EXERCISE INSTRUCTIONS.
Write the next part of the interview transcript about the Chinese vase collection and the first contact with Tom, starting after its final line.

----- PROVIDED PASSAGE -----

RO: Your father’s collection of Chinese vases — Ming and T’ang dynasty — is that…

30

JW: It’s within sight as I talk to you in a corner of the living room here. It’s quite a beautiful collection. It was, I guess, put together in the middle of the 1940s. And that’s when he did most of his collecting. Again, living in Washington, there were very good auction houses there and lots of collectors were in the diplomatic service of one country or another and, you know, they got stationed somewhere else and sometimes they got rid of their holdings. So had access to some very good things. And the friendship of some of the curators at the Smithsonian and the Freer Gallery. They would help him and educate him. Lots to know. But yeah, it’s a lovely collection. I’m going to hang onto that one. It goes very well with the house. The house is like so much else. Its kind of a hodge podge, but a good kind of hodge podge. So you get that Chinese material. We have a lot of very good French furniture, English furniture, American furniture, Chinese furniture. So all of that is here. I hope in a way that this house can be maintained in some respect, you know. Hence the library is pretty much here. And a big collection downstairs of Outsider art and there’s various other modern art. It would be nice to have that kept intact. Tom Meyer will, of course, attempt to see that this happens. So I hope that comes to pass. But the house itself is fairly remote. It has the views that haven’t been intruded on really. You can see almost nothing but mountains — and in three directions.

31

RO: Sounds gorgeous.

32

JW: Well, its not bad, as they say. Today I’m looking out the window hoping to see some rain coming. We haven’t had rain for about a month.

33

RO: You mentioned Thomas. I’m curious. I think there’s something interesting happening between your own poetic practice and Thomas’ practice as a poet and I wonder if you can talk about how you first encountered one another.

34

JW: Well, let’s see if I can get that clearly in mind. I think it was… I don’t know. I was talking to a poet named Gerrit Lansing. We were talking, just talking the usual stuff. I said to him at one point, God, I said, I get really tired of these third-rate straight poets. That’s about all you see. Aren’t there any good gay poets? And I said, you know, I said I want to publish some. And Gerrit happened to have met Tom when he was up at Bard college and suggested that I write to him. So I did. I wrote to him and exchanged a couple of letters. And I told him of my desire to publish some gay writers and he said, well I have a manuscript that I can show you. And that was a book called The Bang Book. Have you seen that?

35

RO: Absolutely. Yep.

36

JW: Well, that was the first project and I thought that one came out very well. Had nice drawings by my English artist friend John Furnival. So that’s kind of how it started. Like that. Write somebody a letter. And he was, well, tremendously bright for one thing. He comes from around the northwest. His parents and siblings grew up in Seattle. So he’d never really been to the east until he went to Bard. So that’s how it all started, as they say.

37

RO: So when he went to Bard wasn’t Robert Kelly teaching at that time?

----- EXCERPTED DATA -----

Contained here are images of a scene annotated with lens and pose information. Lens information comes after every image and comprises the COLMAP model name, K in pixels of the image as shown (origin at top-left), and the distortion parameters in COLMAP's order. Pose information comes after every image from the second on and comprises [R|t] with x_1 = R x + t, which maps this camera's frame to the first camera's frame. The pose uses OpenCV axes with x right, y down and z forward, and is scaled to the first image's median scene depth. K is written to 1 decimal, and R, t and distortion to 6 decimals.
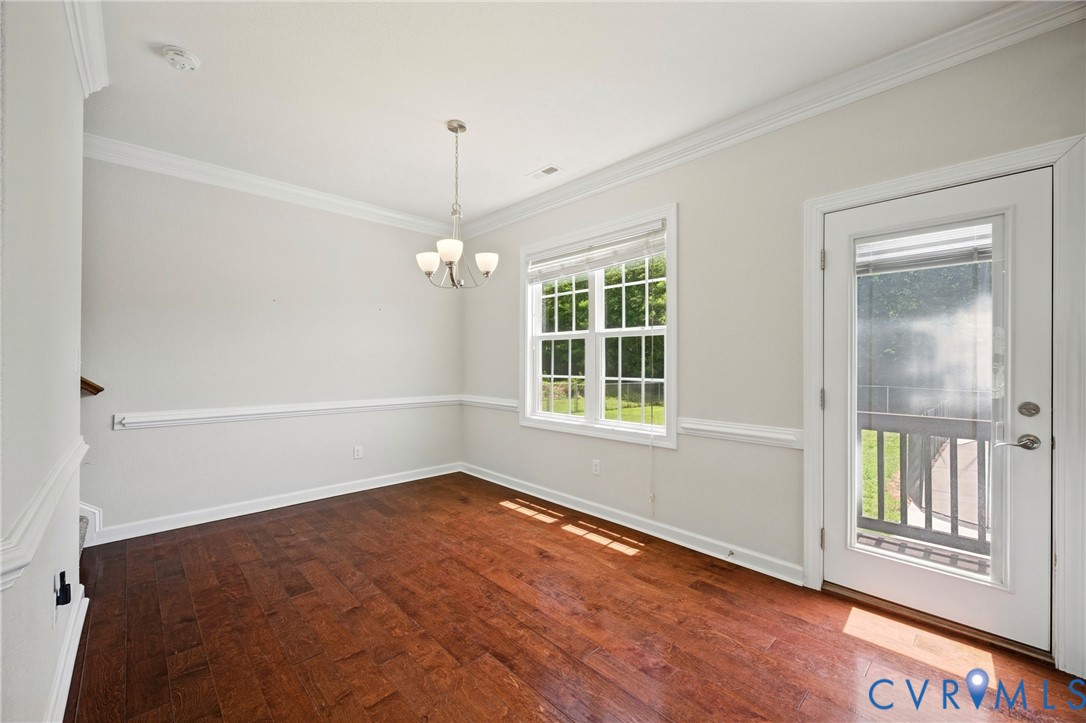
lens RADIAL K [[429.6, 0, 541.8], [0, 429.6, 361.8], [0, 0, 1]] dist [-0.000938, -0.000369]
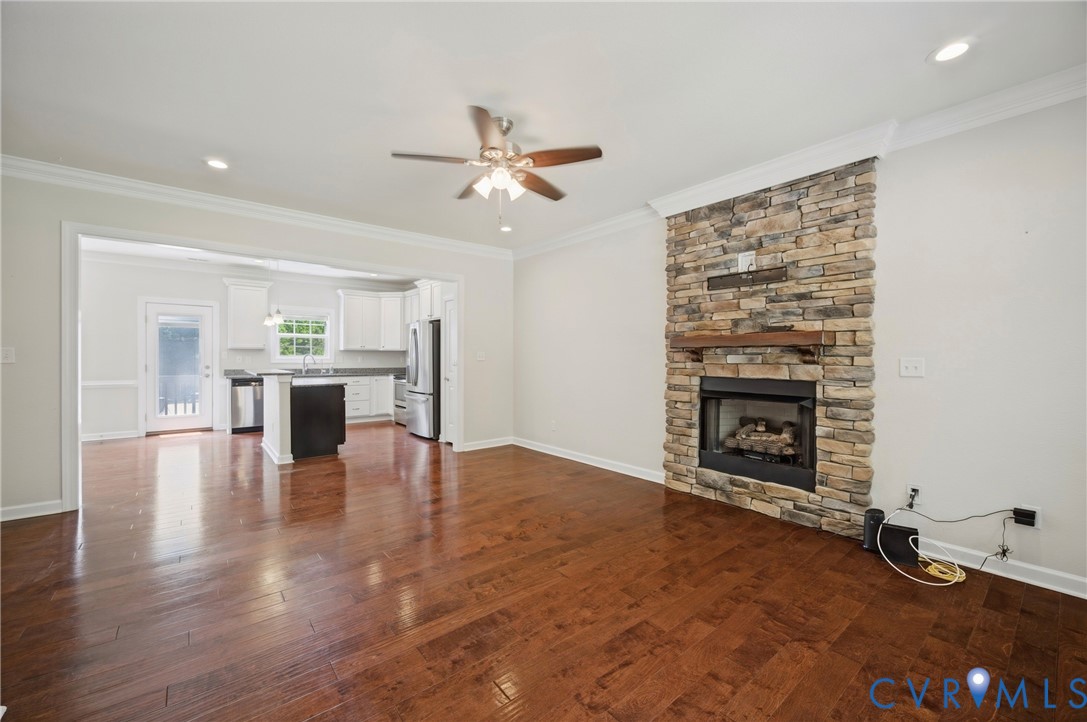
lens RADIAL K [[428.7, 0, 539.3], [0, 428.7, 355.2], [0, 0, 1]] dist [0.002543, 0.000102]
pose [[0.083544, -0.008444, 0.996468, -1.391023], [-0.010244, 0.999904, 0.009332, -0.037780], [-0.996451, -0.010988, 0.083449, -1.296586]]
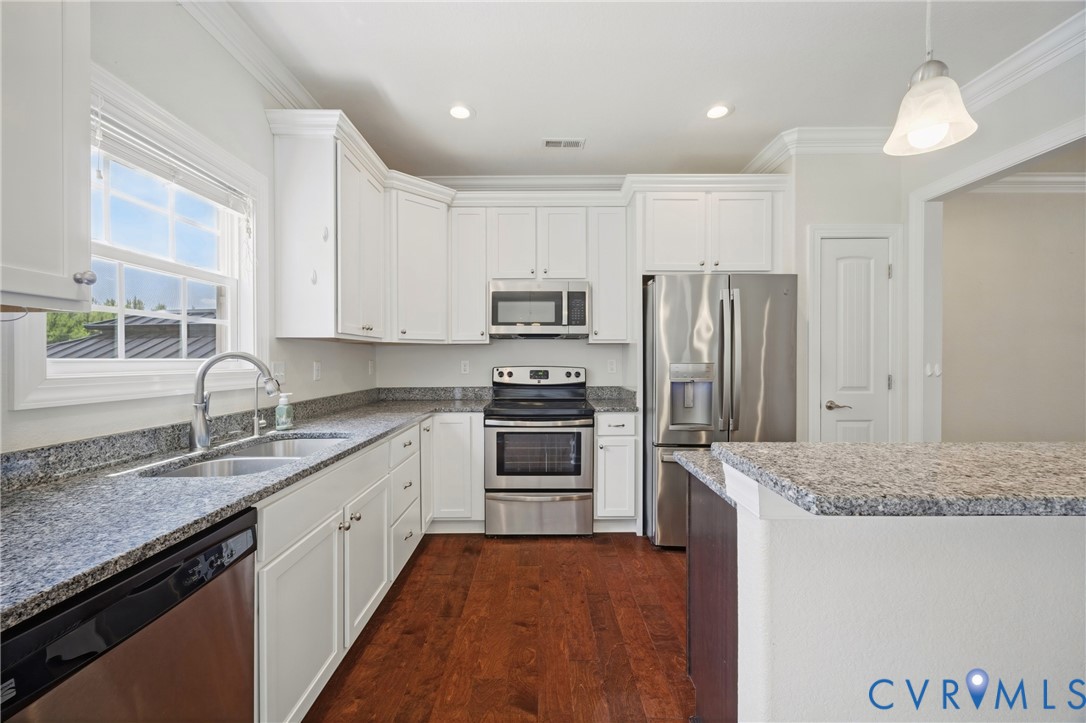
lens RADIAL K [[429.6, 0, 541.8], [0, 429.6, 361.8], [0, 0, 1]] dist [-0.000938, -0.000369]
pose [[-0.719243, -0.014925, 0.694598, 0.268811], [-0.009787, 0.999888, 0.011350, -0.005139], [-0.694689, 0.001366, -0.719309, 0.306372]]
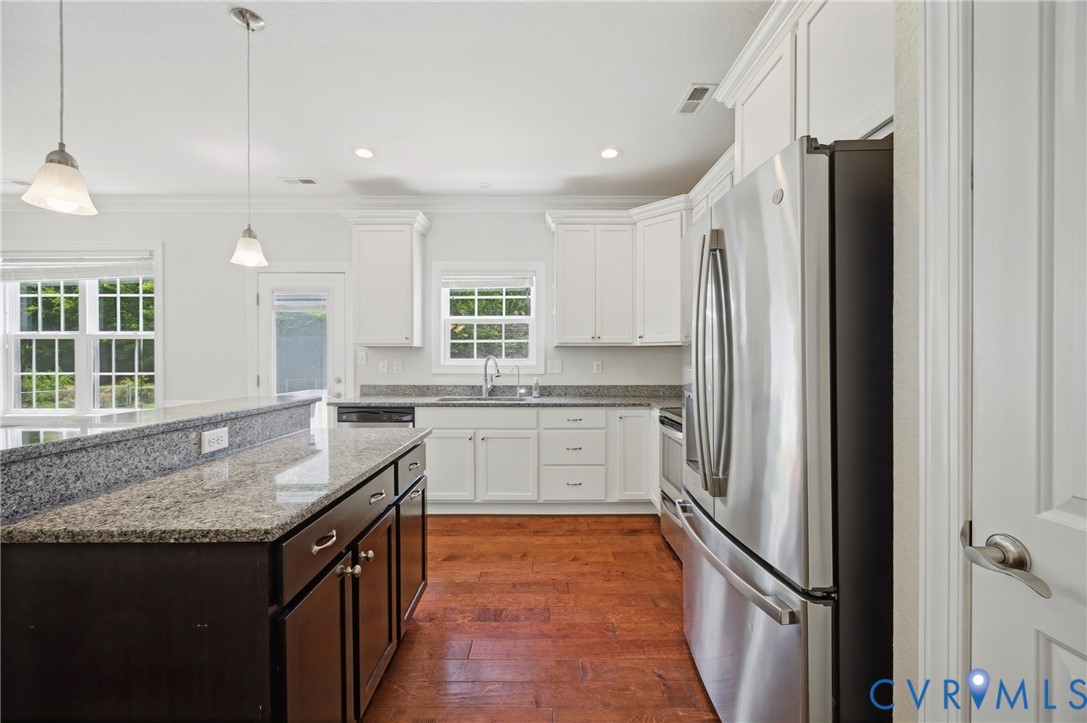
lens RADIAL K [[430.0, 0, 542.3], [0, 430.0, 361.8], [0, 0, 1]] dist [-0.000938, -0.000369]
pose [[0.685653, -0.017312, 0.727723, 0.133300], [0.003228, 0.999780, 0.020743, -0.015739], [-0.727921, -0.011873, 0.685558, -0.715316]]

-----

RESPONSE BOX.
38

JW: Yes. He had been for just not very many years at that point. Must be there forty-five years by now, or close to it. We went up to a celebration of his fortieth anniversary. That was maybe 2001 or 2002. Yeah. Robert is a wonder to behold. There’s not as much of him as there used to be back in those days. And he’s a tremendously bright guy. He always humbles me. You know a little. I know a little. But it seems like Kelly has read just about everything. I forget who it was that said he was under the impression that he was the last Englishman who had read everything of any interest. I think it’s Thomas Carlyle that claims that and it may have been true. But anyway he [Thomas Meyer] was a student of Robert’s and that was a very good thing for him.

39

RO: So where did you first meet? Was it up at Bard?

40

JW: Actually, I was teaching a couple of semesters at something called the Maryland Institute College of Art in Baltimore. So I was there. And I heard or read that there was going to be a concert of music by Carl Ruggles.

41

RO: And he’s a figure that’s important to you. Ruggles.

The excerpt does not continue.